Circuit Grapples With Fate of Suit by Sickened Sailors

PASADENA (CN) — Radiation from the Fukushima nuclear disaster has sickened thousands of U.S. sailors. Facing calls to boot their $1 billion lawsuit to Japan, the Ninth Circuit is asking why the United States has stayed silent.

At an appellate hearing Thursday, attorneys for the sailors urged the three-judge panel to interpret the silence as approval for keeping their case in U.S. District Court.

"These were very healthy, young 18-, 19- and 20-year-olds ... and now they are all sick," attorney Charles Bonner said. "We ask you to affirm the studious opinion of the District Court and allow these young sailors to move swiftly as they did when they were providing humanitarian aid to justice in this court."

Bonner, with the Sausalito firm Bonner & Bonner, represents dozens of named sailors who participated in humanitarian relief efforts after the March 11, 2011, tsunami in Fukushima, Japan.

They filed suit in San Diego, the home port of the USS Ronald Reagan and other vessels they crewed during Operation Tomadachi as part of the Reagan Strike Force, 7th Fleet.

Saying they were exposed to ionizing radiation, the sailors they meltdowns at the Fukushima nuclear power plant could have been avoided if TEPCo, short for Tokyo Electric Power Co., had kept its facilities in better condition.

TEPCo wants the case the case dismissed on the grounds of international comity.
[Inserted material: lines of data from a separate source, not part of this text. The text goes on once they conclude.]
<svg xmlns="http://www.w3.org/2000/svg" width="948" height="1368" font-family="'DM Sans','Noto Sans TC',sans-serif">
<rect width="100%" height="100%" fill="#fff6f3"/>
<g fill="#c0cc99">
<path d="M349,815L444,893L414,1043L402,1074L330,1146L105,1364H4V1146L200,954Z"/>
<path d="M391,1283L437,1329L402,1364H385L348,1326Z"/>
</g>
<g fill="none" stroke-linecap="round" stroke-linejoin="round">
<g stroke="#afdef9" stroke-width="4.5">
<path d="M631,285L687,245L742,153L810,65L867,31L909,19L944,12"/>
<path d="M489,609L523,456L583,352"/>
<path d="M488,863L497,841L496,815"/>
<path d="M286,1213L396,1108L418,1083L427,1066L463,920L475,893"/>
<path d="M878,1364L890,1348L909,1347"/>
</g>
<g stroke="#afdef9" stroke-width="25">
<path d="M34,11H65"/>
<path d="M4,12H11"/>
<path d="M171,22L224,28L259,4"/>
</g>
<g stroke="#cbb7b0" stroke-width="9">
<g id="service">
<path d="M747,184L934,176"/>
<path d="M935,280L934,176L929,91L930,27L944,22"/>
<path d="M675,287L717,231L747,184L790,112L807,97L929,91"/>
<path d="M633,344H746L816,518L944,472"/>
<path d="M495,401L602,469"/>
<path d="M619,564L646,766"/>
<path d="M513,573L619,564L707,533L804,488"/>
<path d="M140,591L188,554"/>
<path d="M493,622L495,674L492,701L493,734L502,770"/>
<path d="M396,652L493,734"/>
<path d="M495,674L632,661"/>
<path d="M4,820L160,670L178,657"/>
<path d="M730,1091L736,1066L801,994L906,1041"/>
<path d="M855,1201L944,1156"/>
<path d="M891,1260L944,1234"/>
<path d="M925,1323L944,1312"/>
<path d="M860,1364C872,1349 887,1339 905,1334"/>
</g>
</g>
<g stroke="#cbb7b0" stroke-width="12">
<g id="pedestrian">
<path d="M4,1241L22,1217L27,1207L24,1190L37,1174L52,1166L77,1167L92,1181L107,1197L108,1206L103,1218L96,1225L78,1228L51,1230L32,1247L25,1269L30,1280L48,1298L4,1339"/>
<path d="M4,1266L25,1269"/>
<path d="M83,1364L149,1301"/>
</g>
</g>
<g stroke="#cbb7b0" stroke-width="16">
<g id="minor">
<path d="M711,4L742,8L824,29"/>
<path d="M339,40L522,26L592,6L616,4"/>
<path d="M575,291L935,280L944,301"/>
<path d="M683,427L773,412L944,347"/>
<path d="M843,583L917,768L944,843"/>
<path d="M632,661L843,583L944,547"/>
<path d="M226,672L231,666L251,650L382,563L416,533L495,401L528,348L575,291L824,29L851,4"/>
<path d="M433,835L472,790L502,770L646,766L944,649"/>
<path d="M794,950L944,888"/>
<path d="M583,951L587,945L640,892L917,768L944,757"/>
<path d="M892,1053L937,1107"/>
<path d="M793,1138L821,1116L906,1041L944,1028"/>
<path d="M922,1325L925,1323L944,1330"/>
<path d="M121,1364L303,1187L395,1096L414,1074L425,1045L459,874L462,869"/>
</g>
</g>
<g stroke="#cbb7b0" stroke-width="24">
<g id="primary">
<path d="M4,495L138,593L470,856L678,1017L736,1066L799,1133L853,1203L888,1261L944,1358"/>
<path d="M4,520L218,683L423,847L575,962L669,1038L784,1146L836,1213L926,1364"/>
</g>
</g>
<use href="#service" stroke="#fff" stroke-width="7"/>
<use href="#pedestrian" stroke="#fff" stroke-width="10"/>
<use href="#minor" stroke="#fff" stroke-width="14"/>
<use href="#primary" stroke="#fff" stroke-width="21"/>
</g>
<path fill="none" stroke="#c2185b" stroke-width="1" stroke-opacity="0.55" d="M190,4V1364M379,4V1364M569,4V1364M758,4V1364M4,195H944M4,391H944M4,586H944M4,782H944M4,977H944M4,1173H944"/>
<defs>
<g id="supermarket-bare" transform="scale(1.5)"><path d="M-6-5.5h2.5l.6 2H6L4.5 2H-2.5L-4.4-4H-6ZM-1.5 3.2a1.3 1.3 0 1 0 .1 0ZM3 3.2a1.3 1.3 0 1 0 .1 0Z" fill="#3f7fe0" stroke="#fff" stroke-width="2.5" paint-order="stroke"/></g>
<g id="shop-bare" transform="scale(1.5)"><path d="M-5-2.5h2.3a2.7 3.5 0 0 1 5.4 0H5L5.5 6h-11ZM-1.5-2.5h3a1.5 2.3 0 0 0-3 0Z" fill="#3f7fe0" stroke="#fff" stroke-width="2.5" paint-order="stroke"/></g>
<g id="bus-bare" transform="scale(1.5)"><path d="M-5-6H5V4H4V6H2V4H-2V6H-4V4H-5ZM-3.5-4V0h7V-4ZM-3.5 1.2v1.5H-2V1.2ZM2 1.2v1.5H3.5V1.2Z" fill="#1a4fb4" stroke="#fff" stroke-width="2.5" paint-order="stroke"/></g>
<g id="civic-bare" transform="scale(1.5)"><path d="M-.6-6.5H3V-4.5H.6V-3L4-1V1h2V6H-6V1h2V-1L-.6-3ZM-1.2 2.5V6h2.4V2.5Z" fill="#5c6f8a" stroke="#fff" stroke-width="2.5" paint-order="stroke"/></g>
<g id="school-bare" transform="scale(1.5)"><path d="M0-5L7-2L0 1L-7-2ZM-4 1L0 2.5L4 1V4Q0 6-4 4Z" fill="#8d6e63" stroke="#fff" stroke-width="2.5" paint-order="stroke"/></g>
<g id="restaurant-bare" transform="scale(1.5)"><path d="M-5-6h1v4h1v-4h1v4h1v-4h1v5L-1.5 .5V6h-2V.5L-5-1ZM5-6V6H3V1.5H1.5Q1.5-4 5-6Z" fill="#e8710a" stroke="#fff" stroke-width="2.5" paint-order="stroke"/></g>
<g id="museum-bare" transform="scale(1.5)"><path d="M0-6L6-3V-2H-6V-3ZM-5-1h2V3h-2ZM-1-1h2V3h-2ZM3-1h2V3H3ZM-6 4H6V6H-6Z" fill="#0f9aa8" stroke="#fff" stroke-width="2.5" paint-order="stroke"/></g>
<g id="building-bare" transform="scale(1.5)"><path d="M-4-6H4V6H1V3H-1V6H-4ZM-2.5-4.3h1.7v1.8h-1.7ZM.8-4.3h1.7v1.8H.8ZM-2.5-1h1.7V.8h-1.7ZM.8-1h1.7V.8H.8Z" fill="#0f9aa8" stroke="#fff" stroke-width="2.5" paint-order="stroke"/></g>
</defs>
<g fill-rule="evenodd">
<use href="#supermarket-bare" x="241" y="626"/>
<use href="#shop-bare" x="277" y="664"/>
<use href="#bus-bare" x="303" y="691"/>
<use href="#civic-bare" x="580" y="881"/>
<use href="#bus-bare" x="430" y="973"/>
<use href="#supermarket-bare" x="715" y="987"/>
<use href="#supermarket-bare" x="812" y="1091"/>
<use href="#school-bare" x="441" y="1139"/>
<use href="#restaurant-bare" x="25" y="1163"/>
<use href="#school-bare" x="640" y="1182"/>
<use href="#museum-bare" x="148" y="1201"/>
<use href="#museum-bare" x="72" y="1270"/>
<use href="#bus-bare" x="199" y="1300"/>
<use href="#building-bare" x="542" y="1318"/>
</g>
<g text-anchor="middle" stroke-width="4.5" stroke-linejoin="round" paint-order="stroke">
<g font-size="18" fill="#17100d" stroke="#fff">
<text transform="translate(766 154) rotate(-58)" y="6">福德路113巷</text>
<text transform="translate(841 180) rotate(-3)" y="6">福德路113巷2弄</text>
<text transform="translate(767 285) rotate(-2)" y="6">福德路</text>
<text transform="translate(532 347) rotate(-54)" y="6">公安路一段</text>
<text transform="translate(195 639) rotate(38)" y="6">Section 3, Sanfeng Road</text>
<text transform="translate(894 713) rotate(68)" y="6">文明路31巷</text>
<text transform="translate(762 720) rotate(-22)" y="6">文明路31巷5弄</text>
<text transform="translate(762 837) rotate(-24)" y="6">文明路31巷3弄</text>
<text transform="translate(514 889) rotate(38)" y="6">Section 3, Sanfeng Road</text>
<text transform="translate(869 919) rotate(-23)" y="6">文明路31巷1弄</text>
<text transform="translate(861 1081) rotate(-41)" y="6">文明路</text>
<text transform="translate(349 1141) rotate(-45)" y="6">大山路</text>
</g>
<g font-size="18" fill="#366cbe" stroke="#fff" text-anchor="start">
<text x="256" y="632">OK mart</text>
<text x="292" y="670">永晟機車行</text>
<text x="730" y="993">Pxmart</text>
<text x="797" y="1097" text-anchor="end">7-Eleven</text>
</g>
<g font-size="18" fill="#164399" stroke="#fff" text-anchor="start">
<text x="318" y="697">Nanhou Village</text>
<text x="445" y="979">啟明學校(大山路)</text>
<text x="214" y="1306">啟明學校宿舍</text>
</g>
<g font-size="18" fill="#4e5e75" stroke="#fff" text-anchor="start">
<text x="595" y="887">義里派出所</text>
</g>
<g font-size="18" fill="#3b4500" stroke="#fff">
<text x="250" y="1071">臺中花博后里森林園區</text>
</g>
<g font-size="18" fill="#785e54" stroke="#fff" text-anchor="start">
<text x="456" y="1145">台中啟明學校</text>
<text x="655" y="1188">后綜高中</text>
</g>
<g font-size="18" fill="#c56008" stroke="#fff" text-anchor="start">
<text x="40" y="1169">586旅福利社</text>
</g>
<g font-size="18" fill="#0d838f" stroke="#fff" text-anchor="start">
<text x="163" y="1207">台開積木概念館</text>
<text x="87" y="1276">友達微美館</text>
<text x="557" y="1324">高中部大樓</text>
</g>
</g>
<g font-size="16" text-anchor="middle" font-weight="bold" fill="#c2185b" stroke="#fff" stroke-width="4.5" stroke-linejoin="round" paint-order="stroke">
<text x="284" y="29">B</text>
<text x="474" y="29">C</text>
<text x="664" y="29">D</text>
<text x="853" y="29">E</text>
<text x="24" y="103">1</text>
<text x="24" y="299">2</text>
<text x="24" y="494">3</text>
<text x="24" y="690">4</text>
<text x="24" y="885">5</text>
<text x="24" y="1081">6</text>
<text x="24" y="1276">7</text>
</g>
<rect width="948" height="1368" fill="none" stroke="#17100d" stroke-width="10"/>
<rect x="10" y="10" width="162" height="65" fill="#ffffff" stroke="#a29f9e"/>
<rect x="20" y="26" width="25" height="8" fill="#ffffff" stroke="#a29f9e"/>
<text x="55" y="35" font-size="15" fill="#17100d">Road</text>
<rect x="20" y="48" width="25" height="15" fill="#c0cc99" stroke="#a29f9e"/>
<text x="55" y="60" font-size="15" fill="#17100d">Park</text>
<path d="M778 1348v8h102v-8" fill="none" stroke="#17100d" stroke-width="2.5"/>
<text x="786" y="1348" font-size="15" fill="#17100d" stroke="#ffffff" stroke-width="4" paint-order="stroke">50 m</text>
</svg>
"The foreign policy interests of both Japan and the United States favor centralizing claims for nuclear damage in the courts of the country where the incident took place or the facility is located," its attorney Daniel Collins told the court Thursday. "We know that Japan shares that strong interest because it has filed an amicus brief in this court articulating that interest in very strong terms, expressing its objection to the fact that this is the only claim arising from this incident that is outside the Japanese court system."

Collins added that any compensation for injuries arising from radiation exposure against TEPCo would have to be satisfied from Japan's funds.

Citing the political-question doctrine, TEPCo also says litigation here would improperly require the court to rule on discretionary military decisionmaking.

Collins said the U.S. Navy was aware of the risk of radiation exposure and had a duty to prevent harm to its service members.

The sailors "were placed two miles from the coast in such an intense area of radiation despite the detection equipment that they suffered injuries," he said.

Bonner disagreed, telling the panel that the Navy kept repositioning its fleet after finding high radiation areas.

"The military always acted reasonably, contrary to what TEPCo would have you believe — that in some kind of way they were negligent or that the District Court needs to evaluate the reasonableness of the military's actions," he said. "The District Court does not need to do that."

Bonner urged the panel not to overthink the absence guidance by the United States on jurisdiction.

"The fact that the United States government has declined to file a statement of interest despite TEPCo's request and our detailed discussion with them is an indication that they do not feel that there is any tension between the United States government and the Japanese government," Bonner said.

U.S. District Judge Janis Sammartino is presiding over the case in San Diego.